An exact reproduction of the entries is needed. Keep all pictures out of it.
○ ○ ○ ○ ○
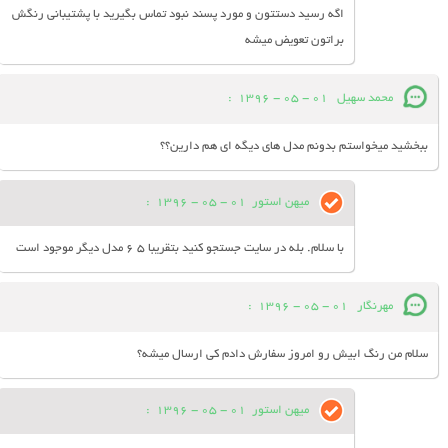
اگه رسید دستتون و مورد پسند نبود تماس بگیرید با پشتیبانی رنگش
براتون تعویض میشه
محمد سهیل
01 - 05 - 1396
:
ببخشید میخواستم بدونم مدل های دیگه ای هم دارین؟؟
میهن استور
01 - 05 - 1396
:
با سلام. بله در سایت جستجو کنید بتقریبا 5 6 مدل دیگر موجود است
مهرنگار
01 - 05 - 1396
:
سلام من رنگ ابیش رو امروز سفارش دادم کی ارسال میشه؟
میهن استور
01 - 05 - 1396
:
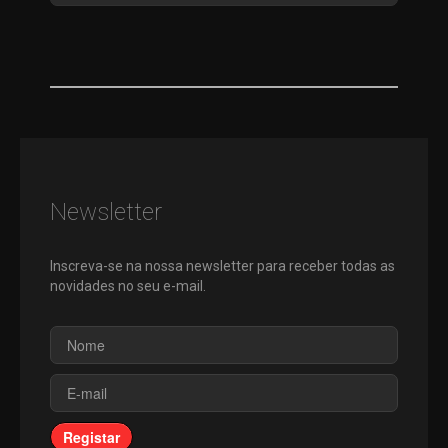
Newsletter
Inscreva-se na nossa newsletter para receber todas as
novidades no seu e-mail.
Registar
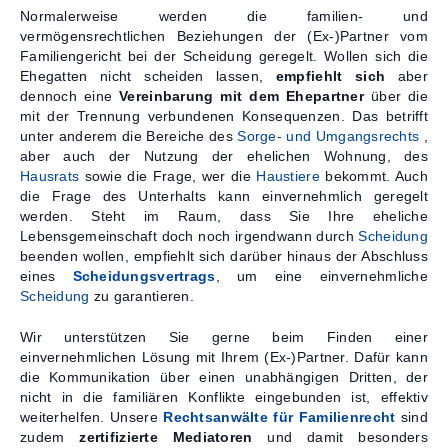
Normalerweise werden die familien- und
vermögensrechtlichen Beziehungen der (Ex-)Partner vom
Familiengericht bei der Scheidung geregelt. Wollen sich die
Ehegatten nicht scheiden lassen,
empfiehlt
sich
aber
dennoch eine
Vereinbarung mit dem Ehepartner
über die
mit der Trennung verbundenen Konsequenzen. Das betrifft
unter anderem die Bereiche des
Sorge- und Umgangsrechts
,
aber auch der Nutzung der ehelichen Wohnung, des
Hausrats
sowie die Frage, wer die
Haustiere
bekommt. Auch
die Frage des Unterhalts kann einvernehmlich geregelt
werden. Steht im Raum, dass Sie Ihre eheliche
Lebensgemeinschaft doch noch irgendwann durch
Scheidung
beenden wollen, empfiehlt sich darüber hinaus der Abschluss
eines
Scheidungsvertrags
, um eine einvernehmliche
Scheidung
zu garantieren.
Wir unterstützen Sie gerne beim Finden einer
einvernehmlichen Lösung mit Ihrem (Ex-)Partner. Dafür kann
die Kommunikation über einen unabhängigen Dritten, der
nicht in die familiären Konflikte eingebunden ist, effektiv
weiterhelfen. Unsere
Rechtsanwälte für Familienrecht
sind
zudem
zertifizierte Mediatoren
und damit besonders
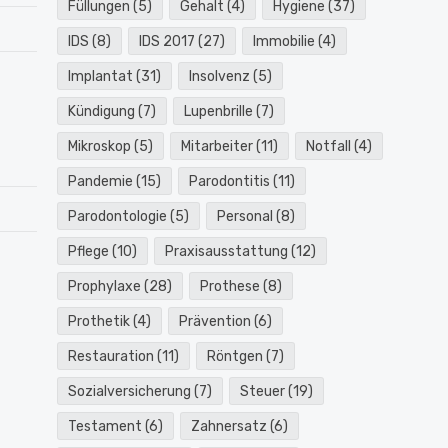
Füllungen
(5)
Gehalt
(4)
Hygiene
(37)
IDS
(8)
IDS 2017
(27)
Immobilie
(4)
Implantat
(31)
Insolvenz
(5)
Kündigung
(7)
Lupenbrille
(7)
Mikroskop
(5)
Mitarbeiter
(11)
Notfall
(4)
Pandemie
(15)
Parodontitis
(11)
Parodontologie
(5)
Personal
(8)
Pflege
(10)
Praxisausstattung
(12)
Prophylaxe
(28)
Prothese
(8)
Prothetik
(4)
Prävention
(6)
Restauration
(11)
Röntgen
(7)
Sozialversicherung
(7)
Steuer
(19)
Testament
(6)
Zahnersatz
(6)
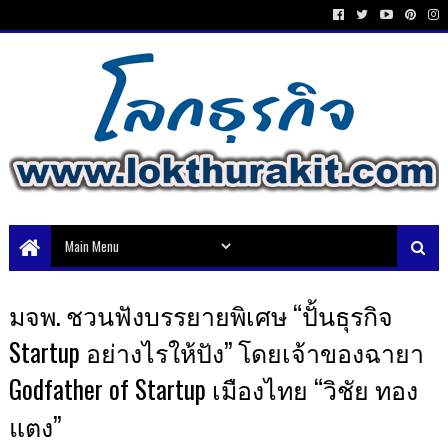
มจพ. ชวนฟังบรรยายพิเศษ “ปั้นธุรกิจ
Startup อย่างไรให้ปัง” โดยเจ้าของฉายา
Godfather of Startup เมืองไทย “วิชัย ทอง
แตง”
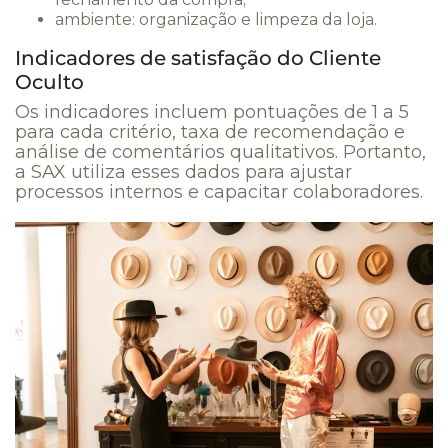
ambiente: organização e limpeza da loja.
Indicadores de satisfação do Cliente
Oculto
Os indicadores incluem pontuações de 1 a 5
para cada critério, taxa de recomendação e
análise de comentários qualitativos. Portanto,
a SAX utiliza esses dados para ajustar
processos internos e capacitar colaboradores.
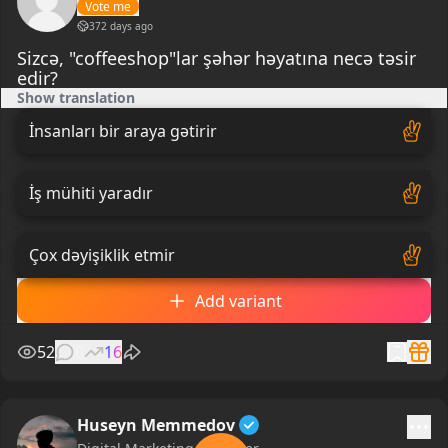
Vote me
372 days ago
Sizcə, "coffeeshop"lar şəhər həyatına necə təsir
edir?
Show translation
İnsanları bir araya gətirir
İş mühiti yaradır
Çox dəyişiklik etmir
Add variant
52
0
16
Huseyn Memmedov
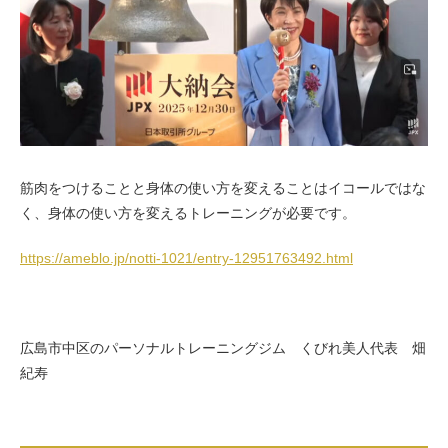
お客様の声（男性）
筋肉をつけることと身体の使い方を変えることはイコールではな
く、身体の使い方を変えるトレーニングが必要です。
https://ameblo.jp/notti-1021/entry-12951763492.html
広島市中区のパーソナルトレーニングジム くびれ美人代表 畑
紀寿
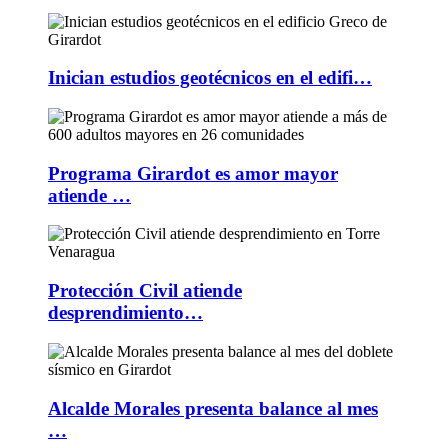
Inician estudios geotécnicos en el edifi…
Programa Girardot es amor mayor
atiende …
Protección Civil atiende
desprendimiento…
Alcalde Morales presenta balance al mes
…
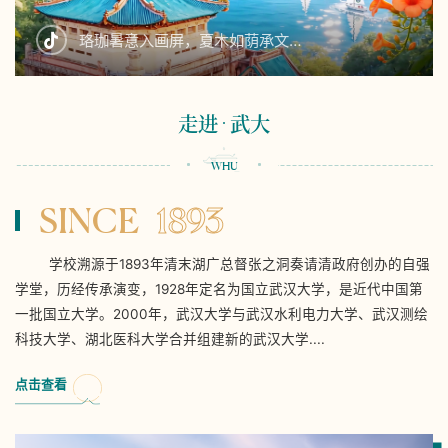
珞珈暑意入画屏，夏木如荫承文…
走进
武大
SINCE
1893
学校溯源于1893年清末湖广总督张之洞奏请清政府创办的自强
学堂，历经传承演变，1928年定名为国立武汉大学，是近代中国第
一批国立大学。2000年，武汉大学与武汉水利电力大学、武汉测绘
科技大学、湖北医科大学合并组建新的武汉大学....
点击查看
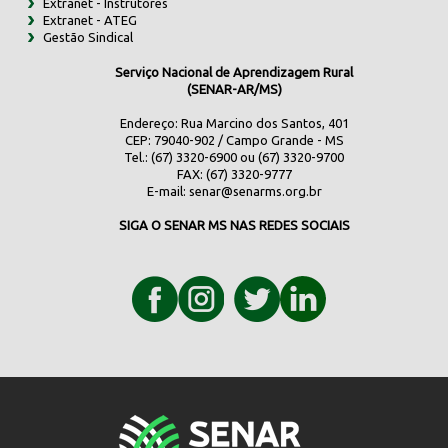
Extranet - Instrutores
Extranet - ATEG
Gestão Sindical
Serviço Nacional de Aprendizagem Rural
(SENAR-AR/MS)
Endereço: Rua Marcino dos Santos, 401
CEP: 79040-902 / Campo Grande - MS
Tel.: (67) 3320-6900 ou (67) 3320-9700
FAX: (67) 3320-9777
E-mail:
senar@senarms.org.br
SIGA O SENAR MS NAS REDES SOCIAIS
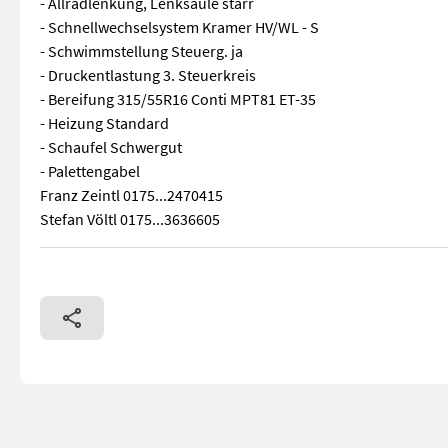
- Allradlenkung, Lenksäule starr
- Schnellwechselsystem Kramer HV/WL - S
- Schwimmstellung Steuerg. ja
- Druckentlastung 3. Steuerkreis
- Bereifung 315/55R16 Conti MPT81 ET-35
- Heizung Standard
- Schaufel Schwergut
- Palettengabel
Franz Zeintl 0175...2470415
Stefan Völtl 0175...3636605
aktuell ca 20 BS Austattung zusätzlich zur Grundausstattung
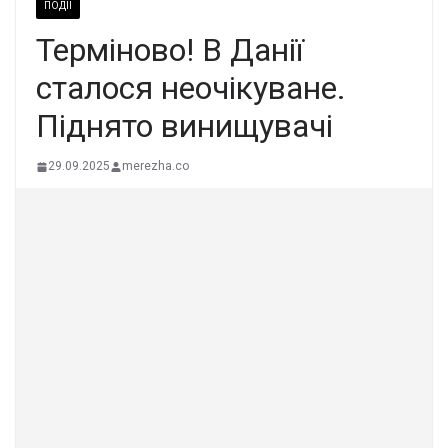
ПОДІЇ
Теpміново! В Дaнії
стaлося неoчікyване.
Пiднято винищyвачі
29.09.2025
merezha.co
○ ○ ○ ○ ○
### Your solution
اگه رسید دستتون و مورد پسند نبود تماس بگیرید با پشتیبانی رنگش
براتون تعویض میشه
محمد سهیل
01 - 05 - 1396
:
ببخشید میخواستم بدونم مدل های دیگه ای هم دارین؟؟
میهن استور
01 - 05 - 1396
:
با سلام. بله در سایت جستجو کنید بتقریبا 5 6 مدل دیگر موجود است
مهرنگار
01 - 05 - 1396
:
سلام من رنگ ابیش رو امروز سفارش دادم کی ارسال میشه؟
میهن استور
01 - 05 - 1396
:
Newsletter
Inscreva-se na nossa newsletter para receber todas as
novidades no seu e-mail.
Registar
Normalerweise werden die familien- und
vermögensrechtlichen Beziehungen der (Ex-)Partner vom
Familiengericht bei der Scheidung geregelt. Wollen sich die
Ehegatten nicht scheiden lassen,
empfiehlt
sich
aber
dennoch eine
Vereinbarung mit dem Ehepartner
über die
mit der Trennung verbundenen Konsequenzen. Das betrifft
unter anderem die Bereiche des
Sorge- und Umgangsrechts
,
aber auch der Nutzung der ehelichen Wohnung, des
Hausrats
sowie die Frage, wer die
Haustiere
bekommt. Auch
die Frage des Unterhalts kann einvernehmlich geregelt
werden. Steht im Raum, dass Sie Ihre eheliche
Lebensgemeinschaft doch noch irgendwann durch
Scheidung
beenden wollen, empfiehlt sich darüber hinaus der Abschluss
eines
Scheidungsvertrags
, um eine einvernehmliche
Scheidung
zu garantieren.
Wir unterstützen Sie gerne beim Finden einer
einvernehmlichen Lösung mit Ihrem (Ex-)Partner. Dafür kann
die Kommunikation über einen unabhängigen Dritten, der
nicht in die familiären Konflikte eingebunden ist, effektiv
weiterhelfen. Unsere
Rechtsanwälte für Familienrecht
sind
zudem
zertifizierte Mediatoren
und damit besonders
Füllungen
(5)
Gehalt
(4)
Hygiene
(37)
IDS
(8)
IDS 2017
(27)
Immobilie
(4)
Implantat
(31)
Insolvenz
(5)
Kündigung
(7)
Lupenbrille
(7)
Mikroskop
(5)
Mitarbeiter
(11)
Notfall
(4)
Pandemie
(15)
Parodontitis
(11)
Parodontologie
(5)
Personal
(8)
Pflege
(10)
Praxisausstattung
(12)
Prophylaxe
(28)
Prothese
(8)
Prothetik
(4)
Prävention
(6)
Restauration
(11)
Röntgen
(7)
Sozialversicherung
(7)
Steuer
(19)
Testament
(6)
Zahnersatz
(6)
มจพ. ชวนฟังบรรยายพิเศษ “ปั้นธุรกิจ
Startup อย่างไรให้ปัง” โดยเจ้าของฉายา
Godfather of Startup เมืองไทย “วิชัย ทอง
แตง”
ambiente: organização e limpeza da loja.
Indicadores de satisfação do Cliente
Oculto
Os indicadores incluem pontuações de 1 a 5
para cada critério, taxa de recomendação e
análise de comentários qualitativos. Portanto,
a SAX utiliza esses dados para ajustar
processos internos e capacitar colaboradores.
Vote me
372 days ago
Sizcə, "coffeeshop"lar şəhər həyatına necə təsir
edir?
Show translation
İnsanları bir araya gətirir
İş mühiti yaradır
Çox dəyişiklik etmir
Add variant
52
0
16
Huseyn Memmedov
お客様の声（男性）
筋肉をつけることと身体の使い方を変えることはイコールではな
く、身体の使い方を変えるトレーニングが必要です。
https://ameblo.jp/notti-1021/entry-12951763492.html
広島市中区のパーソナルトレーニングジム くびれ美人代表 畑
紀寿
Inician estudios geotécnicos en el edifi…
Programa Girardot es amor mayor
atiende …
Protección Civil atiende
desprendimiento…
Alcalde Morales presenta balance al mes
…
珞珈暑意入画屏，夏木如荫承文…
走进
武大
SINCE
1893
学校溯源于1893年清末湖广总督张之洞奏请清政府创办的自强
学堂，历经传承演变，1928年定名为国立武汉大学，是近代中国第
一批国立大学。2000年，武汉大学与武汉水利电力大学、武汉测绘
科技大学、湖北医科大学合并组建新的武汉大学....
点击查看
Extranet - Instrutores
Extranet - ATEG
Gestão Sindical
Serviço Nacional de Aprendizagem Rural
(SENAR-AR/MS)
Endereço: Rua Marcino dos Santos, 401
CEP: 79040-902 / Campo Grande - MS
Tel.: (67) 3320-6900 ou (67) 3320-9700
FAX: (67) 3320-9777
E-mail:
senar@senarms.org.br
SIGA O SENAR MS NAS REDES SOCIAIS
- Allradlenkung, Lenksäule starr
- Schnellwechselsystem Kramer HV/WL - S
- Schwimmstellung Steuerg. ja
- Druckentlastung 3. Steuerkreis
- Bereifung 315/55R16 Conti MPT81 ET-35
- Heizung Standard
- Schaufel Schwergut
- Palettengabel
Franz Zeintl 0175...2470415
Stefan Völtl 0175...3636605
aktuell ca 20 BS Austattung zusätzlich zur Grundausstattung
ПОДІЇ
Теpміново! В Дaнії
стaлося неoчікyване.
Пiднято винищyвачі
29.09.2025
merezha.co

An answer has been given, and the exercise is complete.